As to Briggs, his father made no show of artifice about it. He never would leave him alone. So numerous and severe were the mental trials of that unfortunate youth in vacation time, that the friends of the family (then resident near Bayswater, London) seldom approached the ornamental piece of water in Kensington Gardens without a vague expectation of seeing Master Briggs’s hat floating on the surface and an unfinished exercise lying on the bank. Briggs, therefore, was not at all sanguine on the subject of holidays; and these two sharers of little Paul’s bedroom were so fair a sample of the young gentlemen in general, that the most elastic among them contemplated the arrival of those festive periods with genteel resignation.

Dickens did not wish to lay all the blame for the stupid process of cramming on the teachers. He properly revealed to parents that they were even more to blame than the teachers, because they got what they demanded. Doctor Blimber summed up the whole philosophy of the adulthood of his time in regard to a child’s education when he said to his daughter, “Bring him on, Cornelia! Bring him on!”

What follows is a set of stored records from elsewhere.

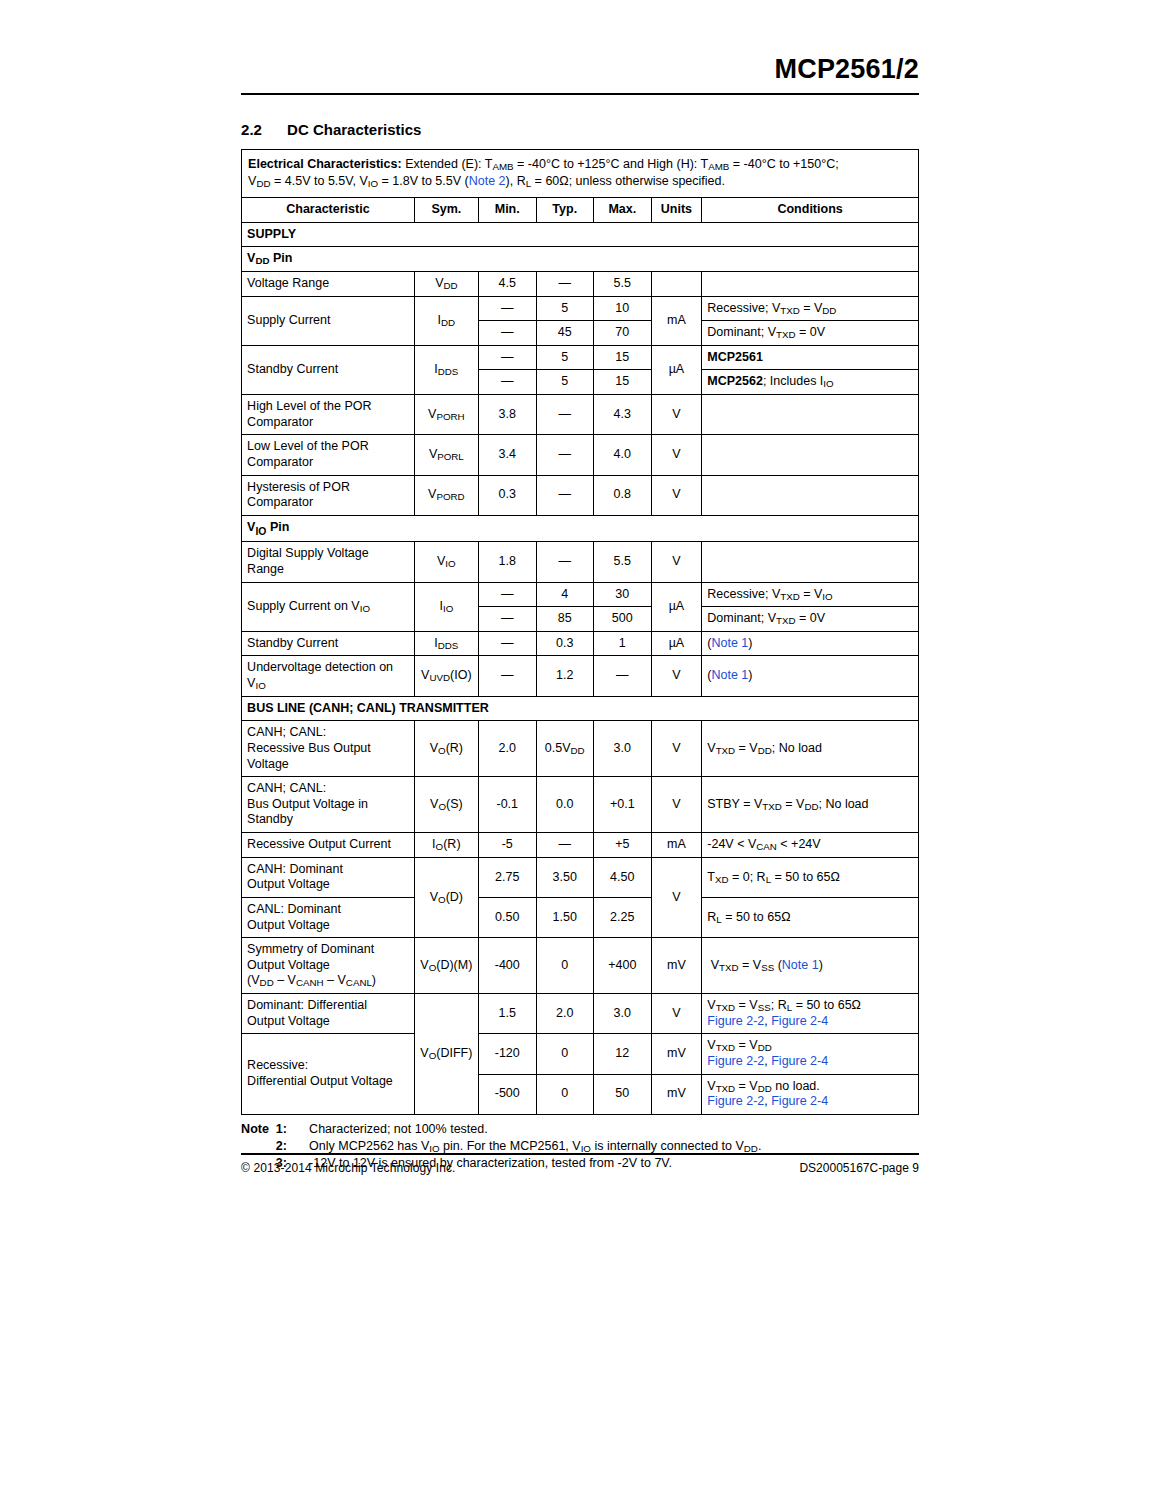MCP2561/2
2.2 DC Characteristics
Electrical Characteristics: Extended (E): TAMB = -40°C to +125°C and High (H): TAMB = -40°C to +150°C;
VDD = 4.5V to 5.5V, VIO = 1.8V to 5.5V (Note 2), RL = 60Ω; unless otherwise specified.
| Characteristic | Sym. | Min. | Typ. | Max. | Units | Conditions |
| --- | --- | --- | --- | --- | --- | --- |
| SUPPLY |
| V DD Pin |
| Voltage Range | V DD | 4.5 | — | 5.5 | | |
| Supply Current | I DD | — | 5 | 10 | mA | Recessive; V TXD = V DD |
| — | 45 | 70 | Dominant; V TXD = 0V |
| Standby Current | I DDS | — | 5 | 15 | µA | MCP2561 |
| — | 5 | 15 | MCP2562 ; Includes I IO |
| High Level of the POR Comparator | V PORH | 3.8 | — | 4.3 | V | |
| Low Level of the POR Comparator | V PORL | 3.4 | — | 4.0 | V | |
| Hysteresis of POR Comparator | V PORD | 0.3 | — | 0.8 | V | |
| V IO Pin |
| Digital Supply Voltage Range | V IO | 1.8 | — | 5.5 | V | |
| Supply Current on V IO | I IO | — | 4 | 30 | µA | Recessive; V TXD = V IO |
| — | 85 | 500 | Dominant; V TXD = 0V |
| Standby Current | I DDS | — | 0.3 | 1 | µA | ( Note 1 ) |
| Undervoltage detection on V IO | V UVD ( IO ) | — | 1.2 | — | V | ( Note 1 ) |
| BUS LINE (CANH; CANL) TRANSMITTER |
| CANH; CANL: Recessive Bus Output Voltage | V O ( R ) | 2.0 | 0.5V DD | 3.0 | V | V TXD = V DD ; No load |
| CANH; CANL: Bus Output Voltage in Standby | V O ( S ) | -0.1 | 0.0 | +0.1 | V | STBY = V TXD = V DD ; No load |
| Recessive Output Current | I O ( R ) | -5 | — | +5 | mA | -24V < V CAN < +24V |
| CANH: Dominant Output Voltage | V O ( D ) | 2.75 | 3.50 | 4.50 | V | T XD = 0; R L = 50 to 65Ω |
| CANL: Dominant Output Voltage | 0.50 | 1.50 | 2.25 | R L = 50 to 65Ω |
| Symmetry of Dominant Output Voltage (V DD – V CANH – V CANL ) | V O ( D )( M ) | -400 | 0 | +400 | mV | V TXD = V SS ( Note 1 ) |
| Dominant: Differential Output Voltage | V O ( DIFF ) | 1.5 | 2.0 | 3.0 | V | V TXD = V SS ; R L = 50 to 65Ω Figure 2-2 , Figure 2-4 |
| Recessive: Differential Output Voltage | -120 | 0 | 12 | mV | V TXD = V DD Figure 2-2 , Figure 2-4 |
| -500 | 0 | 50 | mV | V TXD = V DD no load. Figure 2-2 , Figure 2-4 |
Note 1:
Characterized; not 100% tested.
Note 2:
Only MCP2562 has VIO pin. For the MCP2561, VIO is internally connected to VDD.
Note 3:
-12V to 12V is ensured by characterization, tested from -2V to 7V.
© 2013-2014 Microchip Technology Inc.
DS20005167C-page 9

The standard of knowledge cramming fixed by parents and school boards is changing very slowly. Even yet a teacher’s success is measured and his chances of re-engagement decided in most places by the answer to the question, “How does he bring the children on?”

When asked by Doctor Blimber what he wished his little sickly son to learn, Mr. Dombey answered, “Oh, everything.”

When Paul learned easily, his father pressed for more studies; and because Briggs was dull, his father demanded that he be driven harder at school, and made the poor boy’s life miserable at home by tedious lessons during the holidays.